Conclusion: The Future is Agentic (But Don’t Let It Bite You)
OpenClaw is proof that the future of AI is accessible, agentic, and incredibly exciting. We are moving away from chatting with bots and toward agents that actually do the work for us. That is a future we should embrace.
But “accessible” should never mean “insecure.”
True innovation is only efficient if it is sustainable. You can automate a thousand tasks today, but if it leads to a ClawHub supply chain attack tomorrow, you haven’t saved time, you have just created a crisis. A compromised network is the exact opposite of efficiency.
The Final Takeaway: Go ahead and download OpenClaw to organize your Spotify playlists or manage your personal grocery list on a spare laptop. Have fun with it. But for your business? Do not gamble with your data.
Ready to Scale Without the Chaos?
Curious how to integrate AI tools into your marketing workflow without breaking your business?
Book a Project Review with Azence today. Let’s build something safe, smart, and scalable.
Frequently Asked Questions about OpenClaw
What is the difference between OpenClaw, MoltBot, and ClawdBot?
They are the same tool. The project started as ClawdBot (Nov 2025), was briefly renamed MoltBot (Jan 2026) to avoid trademark issues with Anthropic, and is now officially called OpenClaw.

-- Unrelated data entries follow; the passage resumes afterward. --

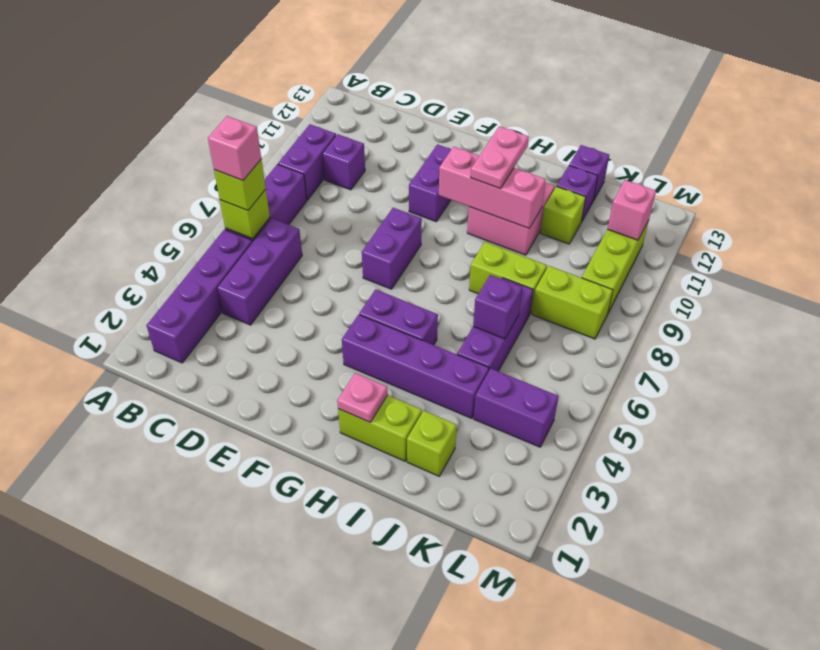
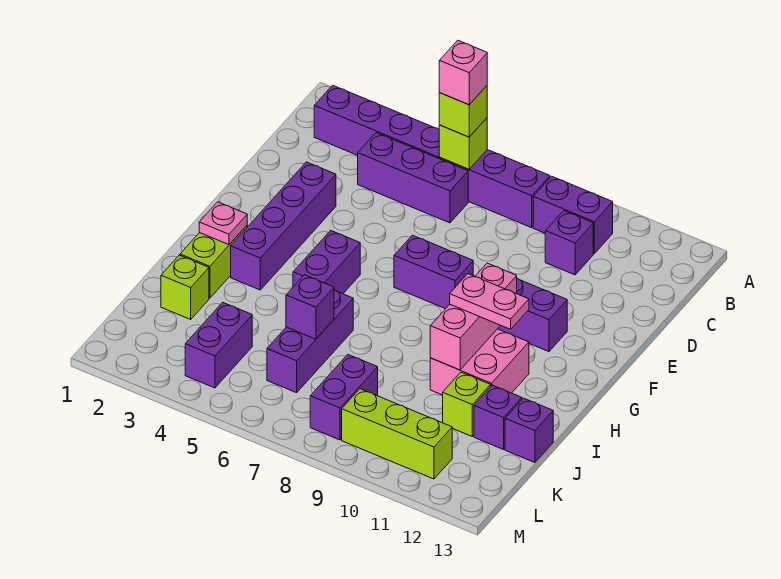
purple 1x4 brick [342,315,489,418] -> purple 1x4 brick moved to [231,162,336,290]
lime 1x2 brick [469,242,547,314] -> none
purple 1x3 brick [457,278,533,371] -> purple 1x3 brick turned to [267,290,353,393]
lime 1x2 brick [532,266,613,339] -> purple 1x2 brick [310,355,378,440]
pink 1x1 brick [608,180,656,240] -> none

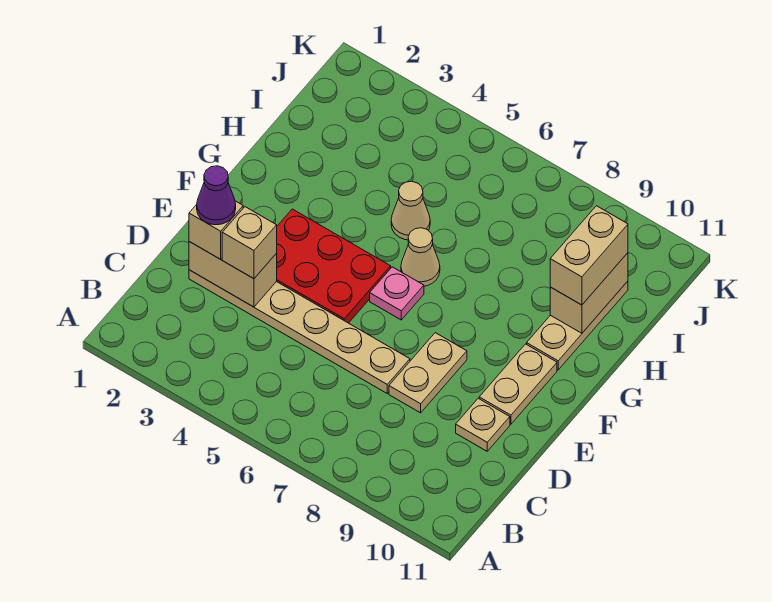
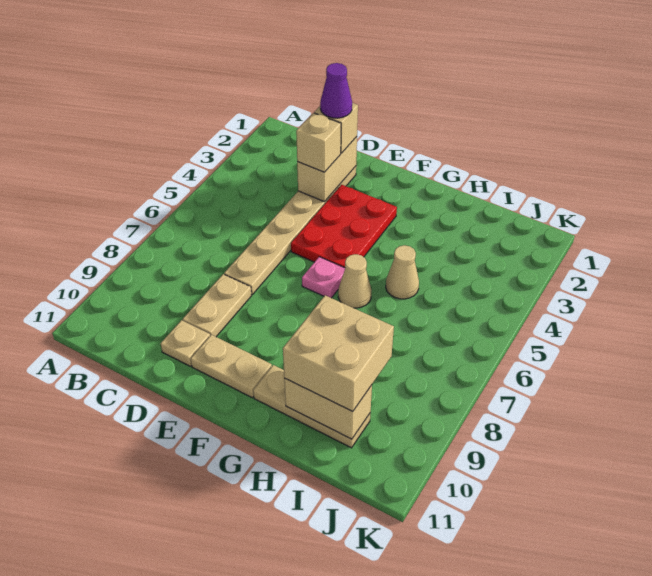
tan 1x2 plate [389,333,467,413] -> tan 1x2 plate turned to [183,274,252,337]
tan 1x2 brick [550,206,628,305] -> tan 2x2 brick [283,295,394,411]

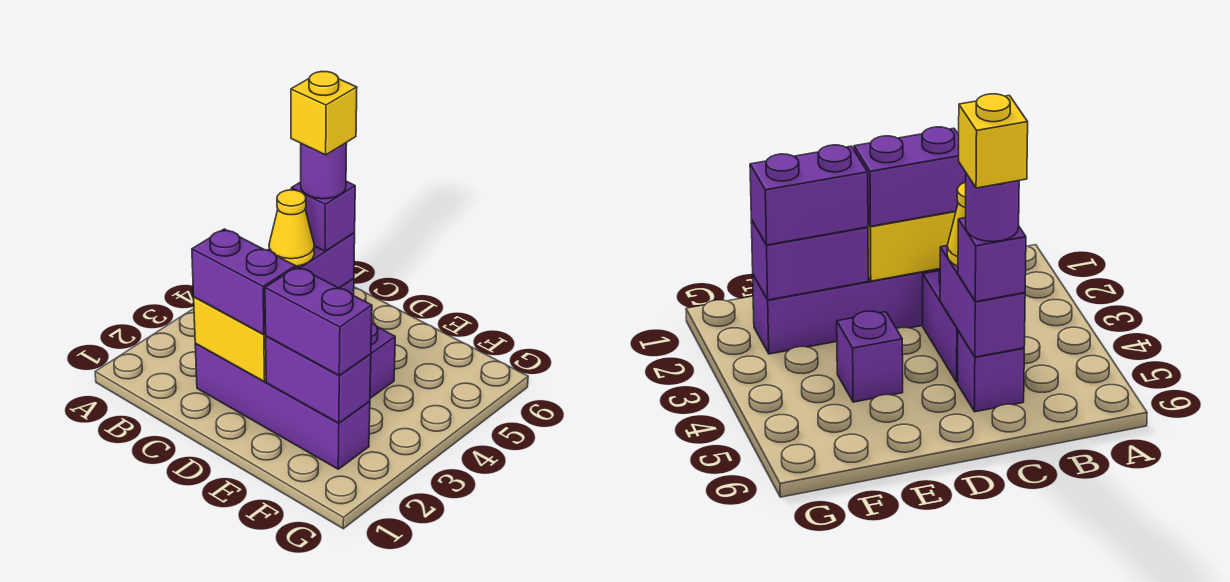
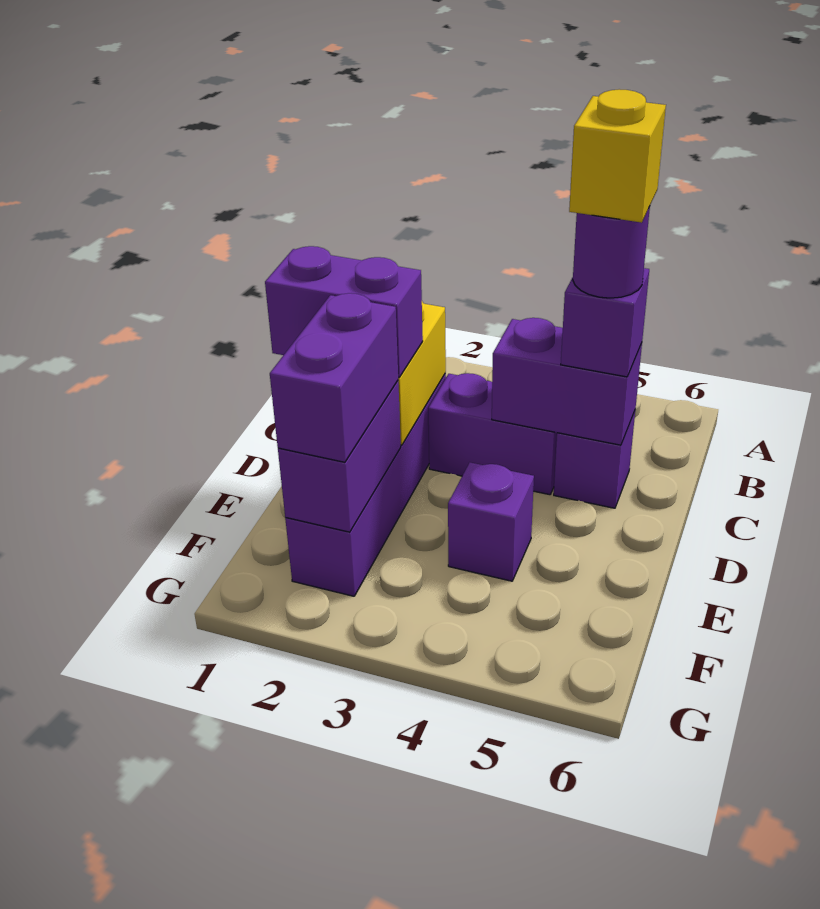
purple 1x2 brick [192,229,295,334] -> purple 1x2 brick turned to [265,246,423,377]
yellow 1x1 cone [269,190,314,266] -> none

It is an open-source, local AI agent.
Is OpenClaw safe for my business?
Not in its default configuration. Security researchers have identified “One-Click RCE” vulnerabilities that allow attackers to take over the host machine via a malicious link. It should never be run on a company network without strict isolation and security protocols.
What is “Shadow AI”?
Shadow AI refers to employees using unapproved AI tools (like OpenClaw) on company devices to automate tasks. A 2026 study found that 50% of workers use these tools without IT knowledge, bypassing security protocols and creating hidden data leak risks.